Más allá de los inconvenientes que generó el caos vehicular, el encuentro tuvo todos los condimentos de las citas históricas del rock vernáculo: una puesta impresionante (tres escenarios; uno central y principal, conectado con dos laterales de proporciones menores mediante estructuras faraónicas), una multitud enfervorizada y un largo racimo de buscavidas desparramados en el zigzagueante trayecto que conectaba al predio con la ruta E-55.

Allí se dispusieron puestos de “choris”, otros que expendían bebidas alcohólicas y otros tantos que proponían merchandising no oficial a un precio razonable. Todos tenían su correspondiente equipo de música con La Renga “al palo”, a excepción de uno llamado “el Loco” que propalaba ¡¡¡Soda Stereo!!!

Sin “sponsors”. La Renga pudo cumplir el viejo anhelo del festival propio. El marco de Santa María de Punilla fue consonante no sólo con las expectativas místicas del trío, sino también con las independentistas. Es que la comunión de rock y naturaleza que se dio ayer estuvo reñida con el concepto imperante de megafestival, ya que no hubo ni un solo sponsor. Al cabo, la única “concesión” de La Renga fue cederle a la productora local Nueva Tribu ciertas responsabilidades logísticas. Y la movida resultó exitosa.

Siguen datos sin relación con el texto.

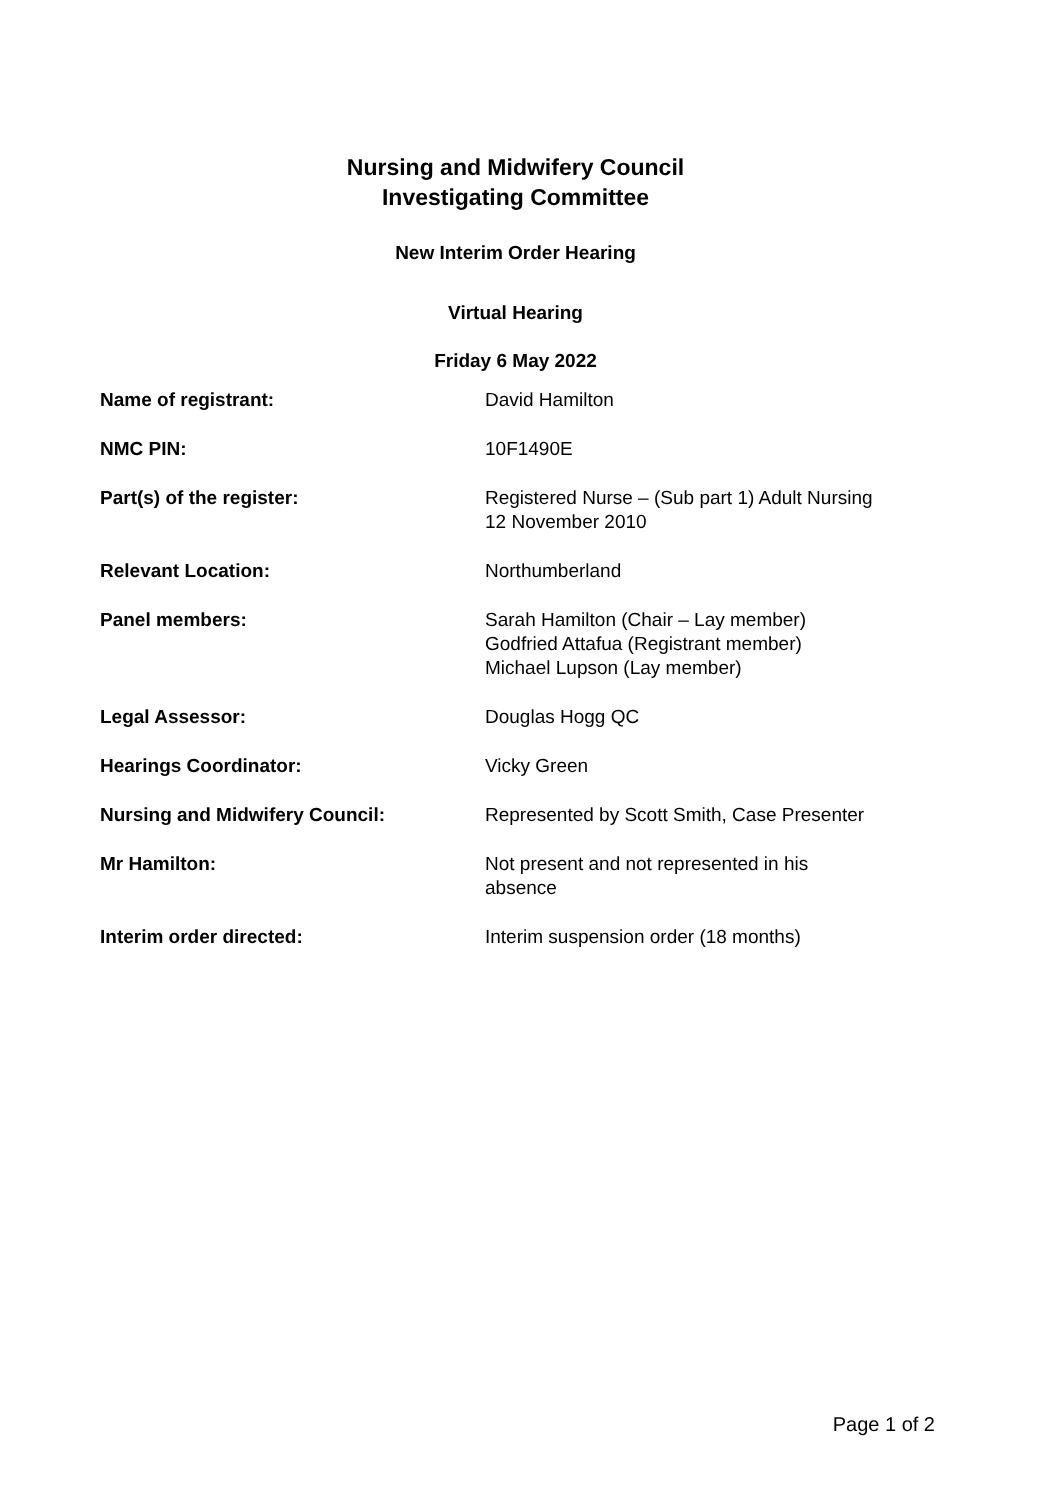Nursing and Midwifery Council
Investigating Committee
New Interim Order Hearing
Virtual Hearing
Friday 6 May 2022
| Name of registrant: | David Hamilton |
| NMC PIN: | 10F1490E |
| Part(s) of the register: | Registered Nurse – (Sub part 1) Adult Nursing 12 November 2010 |
| Relevant Location: | Northumberland |
| Panel members: | Sarah Hamilton (Chair – Lay member) Godfried Attafua (Registrant member) Michael Lupson (Lay member) |
| Legal Assessor: | Douglas Hogg QC |
| Hearings Coordinator: | Vicky Green |
| Nursing and Midwifery Council: | Represented by Scott Smith, Case Presenter |
| Mr Hamilton: | Not present and not represented in his absence |
| Interim order directed: | Interim suspension order (18 months) |
Page 1 of 2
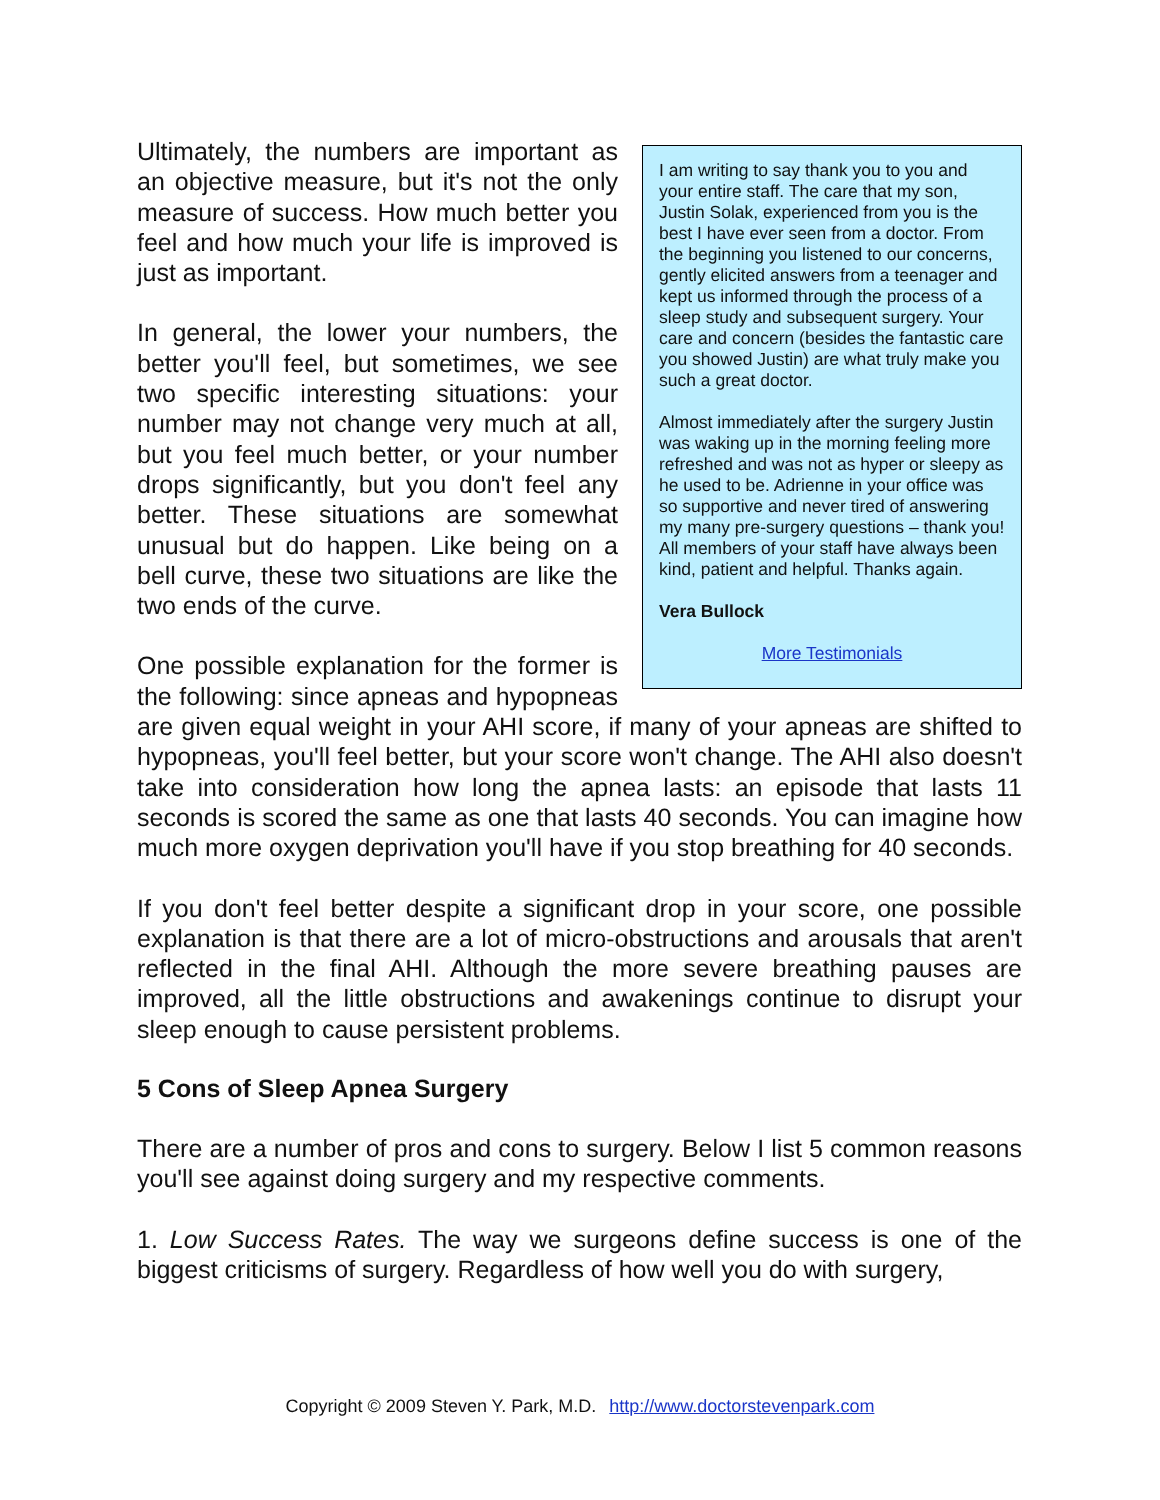I am writing to say thank you to you and your entire staff. The care that my son, Justin Solak, experienced from you is the best I have ever seen from a doctor. From the beginning you listened to our concerns, gently elicited answers from a teenager and kept us informed through the process of a sleep study and subsequent surgery. Your care and concern (besides the fantastic care you showed Justin) are what truly make you such a great doctor.
Almost immediately after the surgery Justin was waking up in the morning feeling more refreshed and was not as hyper or sleepy as he used to be. Adrienne in your office was so supportive and never tired of answering my many pre-surgery questions – thank you! All members of your staff have always been kind, patient and helpful. Thanks again.
Vera Bullock
More Testimonials
Ultimately, the numbers are important as an objective measure, but it's not the only measure of success. How much better you feel and how much your life is improved is just as important.
In general, the lower your numbers, the better you'll feel, but sometimes, we see two specific interesting situations: your number may not change very much at all, but you feel much better, or your number drops significantly, but you don't feel any better. These situations are somewhat unusual but do happen. Like being on a bell curve, these two situations are like the two ends of the curve.
One possible explanation for the former is the following: since apneas and hypopneas are given equal weight in your AHI score, if many of your apneas are shifted to hypopneas, you'll feel better, but your score won't change. The AHI also doesn't take into consideration how long the apnea lasts: an episode that lasts 11 seconds is scored the same as one that lasts 40 seconds. You can imagine how much more oxygen deprivation you'll have if you stop breathing for 40 seconds.
If you don't feel better despite a significant drop in your score, one possible explanation is that there are a lot of micro-obstructions and arousals that aren't reflected in the final AHI. Although the more severe breathing pauses are improved, all the little obstructions and awakenings continue to disrupt your sleep enough to cause persistent problems.
5 Cons of Sleep Apnea Surgery
There are a number of pros and cons to surgery. Below I list 5 common reasons you'll see against doing surgery and my respective comments.
1. Low Success Rates. The way we surgeons define success is one of the biggest criticisms of surgery. Regardless of how well you do with surgery,
Copyright © 2009 Steven Y. Park, M.D. http://www.doctorstevenpark.com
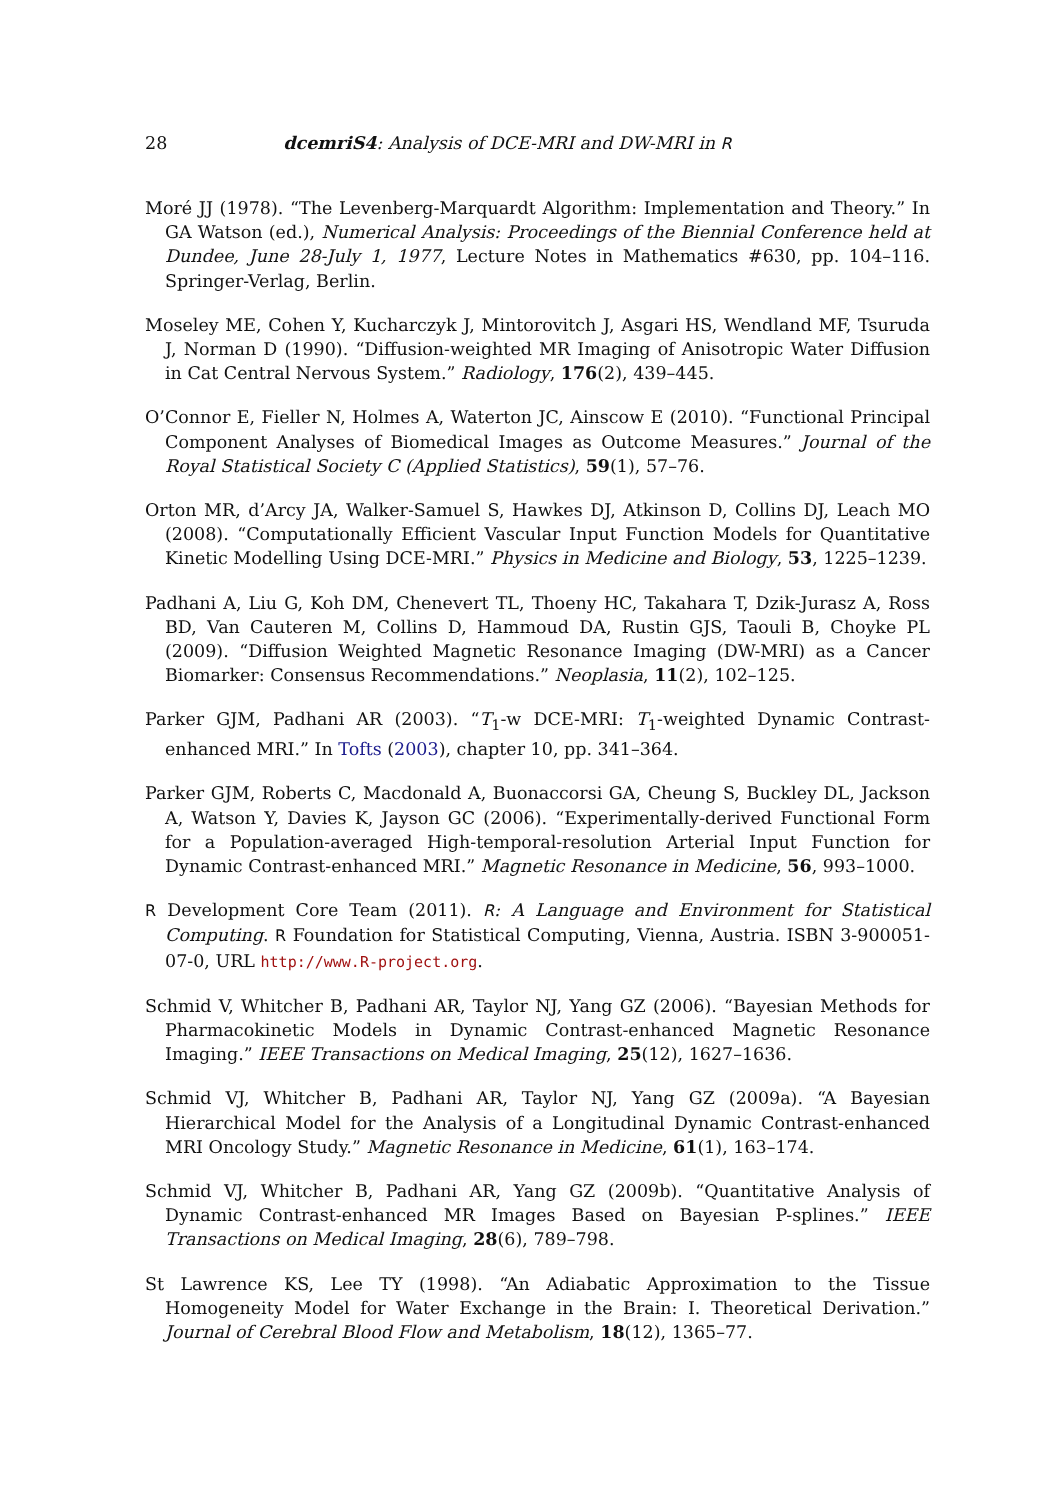28 dcemriS4: Analysis of DCE-MRI and DW-MRI in R
Moré JJ (1978). “The Levenberg-Marquardt Algorithm: Implementation and Theory.” In GA Watson (ed.), Numerical Analysis: Proceedings of the Biennial Conference held at Dundee, June 28-July 1, 1977, Lecture Notes in Mathematics #630, pp. 104–116. Springer-Verlag, Berlin.
Moseley ME, Cohen Y, Kucharczyk J, Mintorovitch J, Asgari HS, Wendland MF, Tsuruda J, Norman D (1990). “Diffusion-weighted MR Imaging of Anisotropic Water Diffusion in Cat Central Nervous System.” Radiology, 176(2), 439–445.
O’Connor E, Fieller N, Holmes A, Waterton JC, Ainscow E (2010). “Functional Principal Component Analyses of Biomedical Images as Outcome Measures.” Journal of the Royal Statistical Society C (Applied Statistics), 59(1), 57–76.
Orton MR, d’Arcy JA, Walker-Samuel S, Hawkes DJ, Atkinson D, Collins DJ, Leach MO (2008). “Computationally Efficient Vascular Input Function Models for Quantitative Kinetic Modelling Using DCE-MRI.” Physics in Medicine and Biology, 53, 1225–1239.
Padhani A, Liu G, Koh DM, Chenevert TL, Thoeny HC, Takahara T, Dzik-Jurasz A, Ross BD, Van Cauteren M, Collins D, Hammoud DA, Rustin GJS, Taouli B, Choyke PL (2009). “Diffusion Weighted Magnetic Resonance Imaging (DW-MRI) as a Cancer Biomarker: Consensus Recommendations.” Neoplasia, 11(2), 102–125.
Parker GJM, Padhani AR (2003). “T<sub>1</sub>-w DCE-MRI: T<sub>1</sub>-weighted Dynamic Contrast-enhanced MRI.” In Tofts (2003), chapter 10, pp. 341–364.
Parker GJM, Roberts C, Macdonald A, Buonaccorsi GA, Cheung S, Buckley DL, Jackson A, Watson Y, Davies K, Jayson GC (2006). “Experimentally-derived Functional Form for a Population-averaged High-temporal-resolution Arterial Input Function for Dynamic Contrast-enhanced MRI.” Magnetic Resonance in Medicine, 56, 993–1000.
R Development Core Team (2011). R: A Language and Environment for Statistical Computing. R Foundation for Statistical Computing, Vienna, Austria. ISBN 3-900051-07-0, URL http://www.R-project.org.
Schmid V, Whitcher B, Padhani AR, Taylor NJ, Yang GZ (2006). “Bayesian Methods for Pharmacokinetic Models in Dynamic Contrast-enhanced Magnetic Resonance Imaging.” IEEE Transactions on Medical Imaging, 25(12), 1627–1636.
Schmid VJ, Whitcher B, Padhani AR, Taylor NJ, Yang GZ (2009a). “A Bayesian Hierarchical Model for the Analysis of a Longitudinal Dynamic Contrast-enhanced MRI Oncology Study.” Magnetic Resonance in Medicine, 61(1), 163–174.
Schmid VJ, Whitcher B, Padhani AR, Yang GZ (2009b). “Quantitative Analysis of Dynamic Contrast-enhanced MR Images Based on Bayesian P-splines.” IEEE Transactions on Medical Imaging, 28(6), 789–798.
St Lawrence KS, Lee TY (1998). “An Adiabatic Approximation to the Tissue Homogeneity Model for Water Exchange in the Brain: I. Theoretical Derivation.” Journal of Cerebral Blood Flow and Metabolism, 18(12), 1365–77.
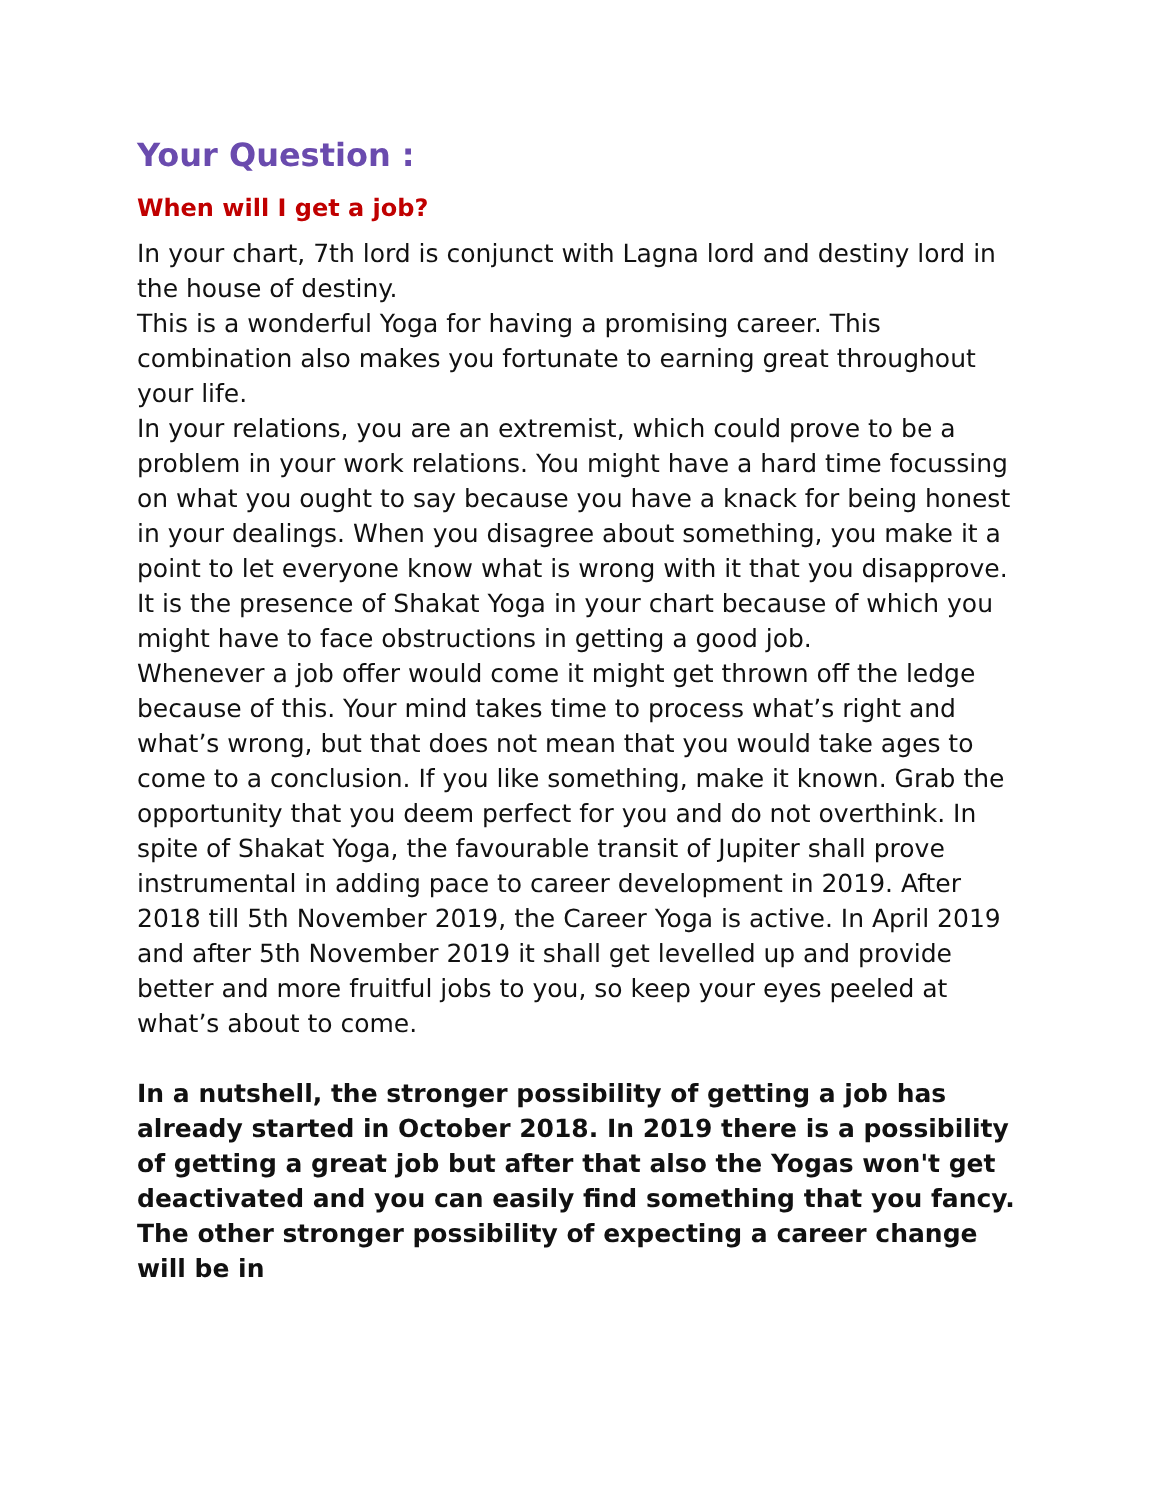Your Question :
When will I get a job?
In your chart, 7th lord is conjunct with Lagna lord and destiny lord in the house of destiny.
This is a wonderful Yoga for having a promising career. This combination also makes you fortunate to earning great throughout your life.
In your relations, you are an extremist, which could prove to be a problem in your work relations. You might have a hard time focussing on what you ought to say because you have a knack for being honest in your dealings. When you disagree about something, you make it a point to let everyone know what is wrong with it that you disapprove.
It is the presence of Shakat Yoga in your chart because of which you might have to face obstructions in getting a good job.
Whenever a job offer would come it might get thrown off the ledge because of this. Your mind takes time to process what’s right and what’s wrong, but that does not mean that you would take ages to come to a conclusion. If you like something, make it known. Grab the opportunity that you deem perfect for you and do not overthink. In spite of Shakat Yoga, the favourable transit of Jupiter shall prove instrumental in adding pace to career development in 2019. After 2018 till 5th November 2019, the Career Yoga is active. In April 2019 and after 5th November 2019 it shall get levelled up and provide better and more fruitful jobs to you, so keep your eyes peeled at what’s about to come.
In a nutshell, the stronger possibility of getting a job has already started in October 2018. In 2019 there is a possibility of getting a great job but after that also the Yogas won't get deactivated and you can easily find something that you fancy.
The other stronger possibility of expecting a career change will be in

La caída del sol se llevó consigo a los shows de Koma y Los Violadores. La banda española ofreció un set fuerte y festivo, con letras que remitían a su carácter ateo y anárquico. Lo suyo podría ser calificado como rocanrol con matices (su prepotencia tuvo algo de ska y tango).

Los Violadores, acaso el grupo más sorpresivo del festival, mostró al cantante Pil entonando Represión mientras se desplazaba a lo largo de los tres escenarios. El detalle: hubo homenaje a Manu Chao mediante versión libre de Clandestino.

Luego de celebrados conciertos de Gardelitos y El Tri, llegó La Renga y el éxtasis fue total. Los anfitriones mostraron su habitual contundencia de movida.

En rigor, La Renga fue número central pero no de cierre. Es que la madrugada esperaba por Viticus y una zapada entre todos los músicos participantes con pretensiones de memorable.